DATA FOR THIS TASK ▸

+++

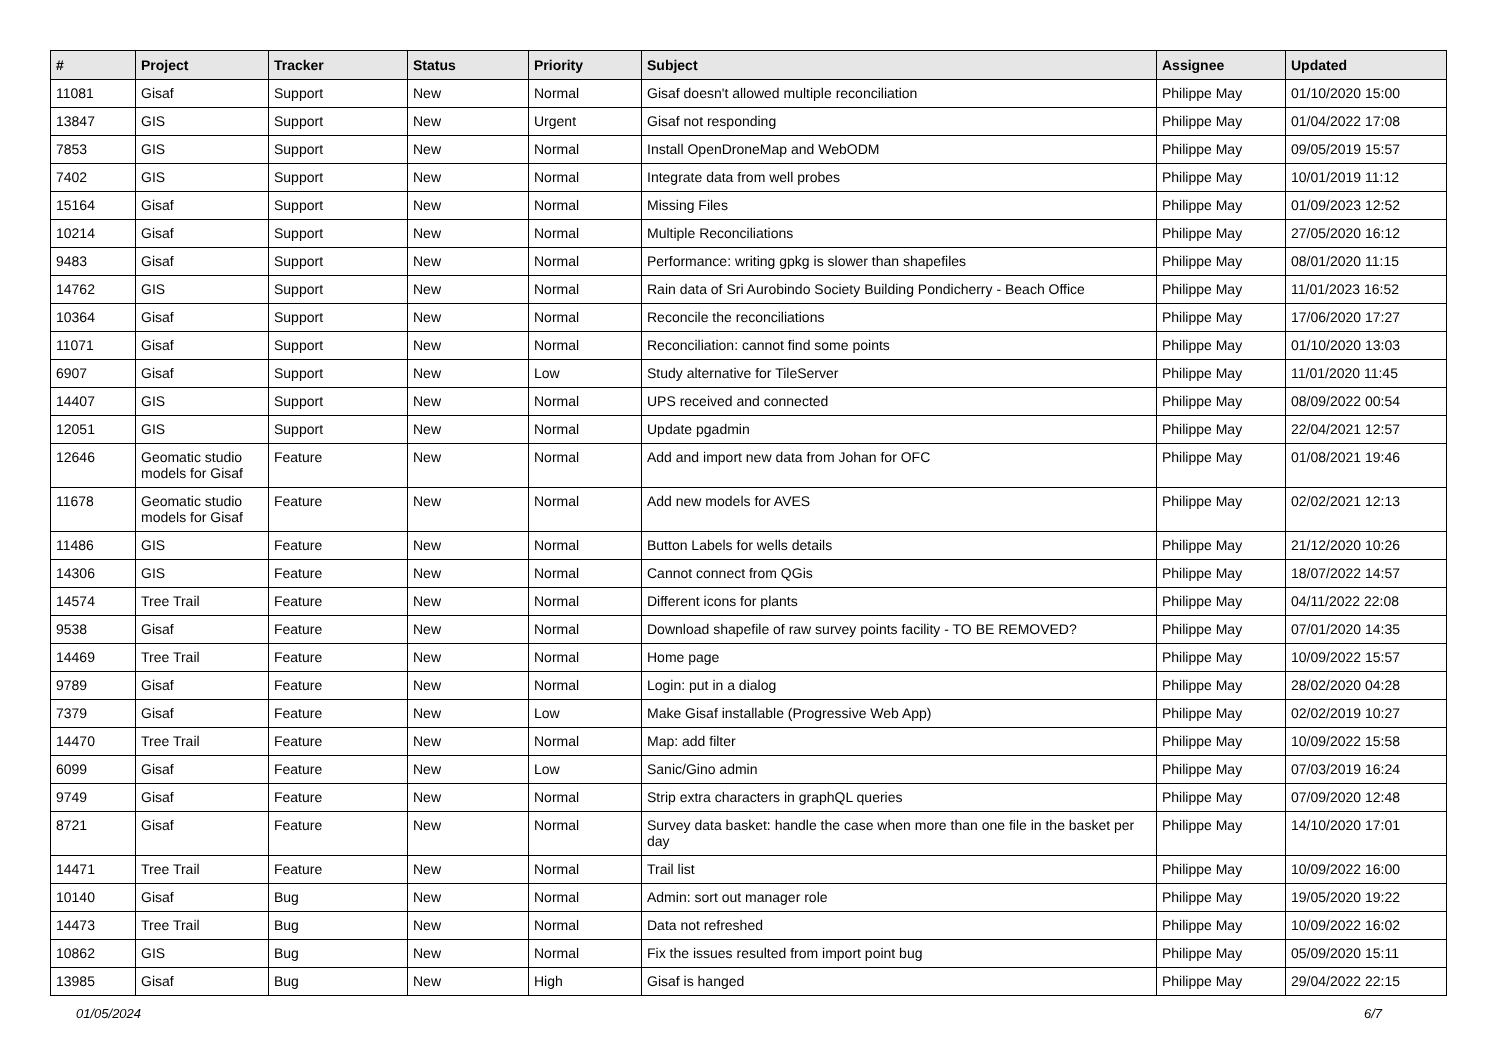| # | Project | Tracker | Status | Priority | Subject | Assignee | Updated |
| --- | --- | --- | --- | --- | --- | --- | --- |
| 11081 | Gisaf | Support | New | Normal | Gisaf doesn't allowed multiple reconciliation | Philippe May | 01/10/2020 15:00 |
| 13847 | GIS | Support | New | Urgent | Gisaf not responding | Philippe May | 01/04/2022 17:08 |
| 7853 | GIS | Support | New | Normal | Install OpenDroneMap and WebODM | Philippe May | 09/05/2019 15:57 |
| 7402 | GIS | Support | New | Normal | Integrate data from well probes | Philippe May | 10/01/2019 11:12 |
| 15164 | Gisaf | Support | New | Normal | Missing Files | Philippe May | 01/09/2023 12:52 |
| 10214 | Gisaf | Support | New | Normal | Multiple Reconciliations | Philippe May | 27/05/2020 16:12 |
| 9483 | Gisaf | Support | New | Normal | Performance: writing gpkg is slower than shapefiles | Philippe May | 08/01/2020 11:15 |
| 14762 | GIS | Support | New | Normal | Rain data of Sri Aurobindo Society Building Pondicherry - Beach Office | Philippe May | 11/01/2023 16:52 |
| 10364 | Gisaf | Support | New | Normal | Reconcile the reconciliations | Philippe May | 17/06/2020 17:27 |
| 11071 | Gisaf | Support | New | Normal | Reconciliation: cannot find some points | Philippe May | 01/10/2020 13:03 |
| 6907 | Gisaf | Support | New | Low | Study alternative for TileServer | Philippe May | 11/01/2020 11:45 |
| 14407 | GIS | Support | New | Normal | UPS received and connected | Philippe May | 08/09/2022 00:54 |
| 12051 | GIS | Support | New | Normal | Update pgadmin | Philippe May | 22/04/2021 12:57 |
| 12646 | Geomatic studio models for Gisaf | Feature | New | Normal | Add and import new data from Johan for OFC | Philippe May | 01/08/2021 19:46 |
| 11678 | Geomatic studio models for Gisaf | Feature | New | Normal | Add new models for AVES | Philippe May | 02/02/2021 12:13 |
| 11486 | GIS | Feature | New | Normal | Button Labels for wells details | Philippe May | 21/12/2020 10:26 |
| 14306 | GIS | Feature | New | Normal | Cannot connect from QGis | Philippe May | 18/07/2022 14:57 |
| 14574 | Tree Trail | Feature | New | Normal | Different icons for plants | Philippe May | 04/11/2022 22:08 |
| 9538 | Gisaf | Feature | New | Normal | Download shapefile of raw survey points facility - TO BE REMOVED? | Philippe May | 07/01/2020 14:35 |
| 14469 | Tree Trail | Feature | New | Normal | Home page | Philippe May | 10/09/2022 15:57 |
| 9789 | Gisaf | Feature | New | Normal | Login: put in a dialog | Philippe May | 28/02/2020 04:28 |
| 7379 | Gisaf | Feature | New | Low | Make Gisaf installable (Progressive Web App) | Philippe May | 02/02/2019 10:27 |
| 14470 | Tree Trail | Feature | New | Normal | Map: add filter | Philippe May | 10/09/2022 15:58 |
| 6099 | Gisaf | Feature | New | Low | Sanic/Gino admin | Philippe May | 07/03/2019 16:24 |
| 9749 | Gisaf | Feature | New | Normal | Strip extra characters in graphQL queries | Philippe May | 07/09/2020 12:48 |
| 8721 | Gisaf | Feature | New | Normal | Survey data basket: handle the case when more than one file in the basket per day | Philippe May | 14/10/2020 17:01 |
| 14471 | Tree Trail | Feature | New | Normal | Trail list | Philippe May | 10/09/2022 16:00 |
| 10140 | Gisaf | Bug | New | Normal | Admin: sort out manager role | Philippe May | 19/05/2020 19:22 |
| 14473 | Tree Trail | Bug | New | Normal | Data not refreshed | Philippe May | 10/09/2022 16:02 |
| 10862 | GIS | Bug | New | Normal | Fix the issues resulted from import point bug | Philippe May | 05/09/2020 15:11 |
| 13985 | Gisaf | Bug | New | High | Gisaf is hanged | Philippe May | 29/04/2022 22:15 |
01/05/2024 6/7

+++

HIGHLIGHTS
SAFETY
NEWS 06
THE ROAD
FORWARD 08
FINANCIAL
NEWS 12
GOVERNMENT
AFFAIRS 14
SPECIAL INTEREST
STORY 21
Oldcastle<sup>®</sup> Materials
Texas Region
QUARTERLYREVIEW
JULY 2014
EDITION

+++

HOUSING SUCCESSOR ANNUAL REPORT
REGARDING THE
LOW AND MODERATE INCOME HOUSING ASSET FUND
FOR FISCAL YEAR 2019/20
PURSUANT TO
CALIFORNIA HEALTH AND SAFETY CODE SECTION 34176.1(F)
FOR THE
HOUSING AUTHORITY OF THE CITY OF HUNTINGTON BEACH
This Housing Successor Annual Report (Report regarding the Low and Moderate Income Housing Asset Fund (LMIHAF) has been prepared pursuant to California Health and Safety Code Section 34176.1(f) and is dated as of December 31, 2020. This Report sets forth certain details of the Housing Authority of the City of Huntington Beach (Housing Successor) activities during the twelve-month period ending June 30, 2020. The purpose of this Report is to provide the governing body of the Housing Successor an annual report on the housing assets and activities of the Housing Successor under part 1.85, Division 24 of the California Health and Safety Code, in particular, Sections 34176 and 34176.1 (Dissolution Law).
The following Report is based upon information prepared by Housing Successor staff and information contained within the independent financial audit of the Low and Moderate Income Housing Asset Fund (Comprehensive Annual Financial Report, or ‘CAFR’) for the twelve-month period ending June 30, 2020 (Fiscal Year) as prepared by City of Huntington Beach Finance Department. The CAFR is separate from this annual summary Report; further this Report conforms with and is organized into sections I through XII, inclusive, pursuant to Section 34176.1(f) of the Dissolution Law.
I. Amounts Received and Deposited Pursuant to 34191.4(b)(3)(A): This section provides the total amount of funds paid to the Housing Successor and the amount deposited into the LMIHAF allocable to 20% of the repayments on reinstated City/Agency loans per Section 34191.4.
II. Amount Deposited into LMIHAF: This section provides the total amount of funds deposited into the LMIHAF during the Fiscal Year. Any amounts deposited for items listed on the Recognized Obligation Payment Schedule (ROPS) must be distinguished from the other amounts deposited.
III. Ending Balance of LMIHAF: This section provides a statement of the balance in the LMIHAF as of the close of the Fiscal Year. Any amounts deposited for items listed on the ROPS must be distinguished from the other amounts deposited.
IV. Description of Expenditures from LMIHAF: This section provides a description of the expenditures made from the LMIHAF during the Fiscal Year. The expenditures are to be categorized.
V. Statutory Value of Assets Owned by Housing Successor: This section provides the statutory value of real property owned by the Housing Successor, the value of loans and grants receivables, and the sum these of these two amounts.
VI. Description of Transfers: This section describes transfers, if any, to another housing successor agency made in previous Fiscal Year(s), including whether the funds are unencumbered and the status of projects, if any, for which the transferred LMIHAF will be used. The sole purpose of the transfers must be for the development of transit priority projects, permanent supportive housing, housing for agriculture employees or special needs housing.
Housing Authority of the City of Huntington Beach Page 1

+++

WHAT IS BEING ASKED ▸ Your answer must be a single number: the count of lines above that hold the word "points".

SOLUTION FOR THIS PROBLEM ▸ 2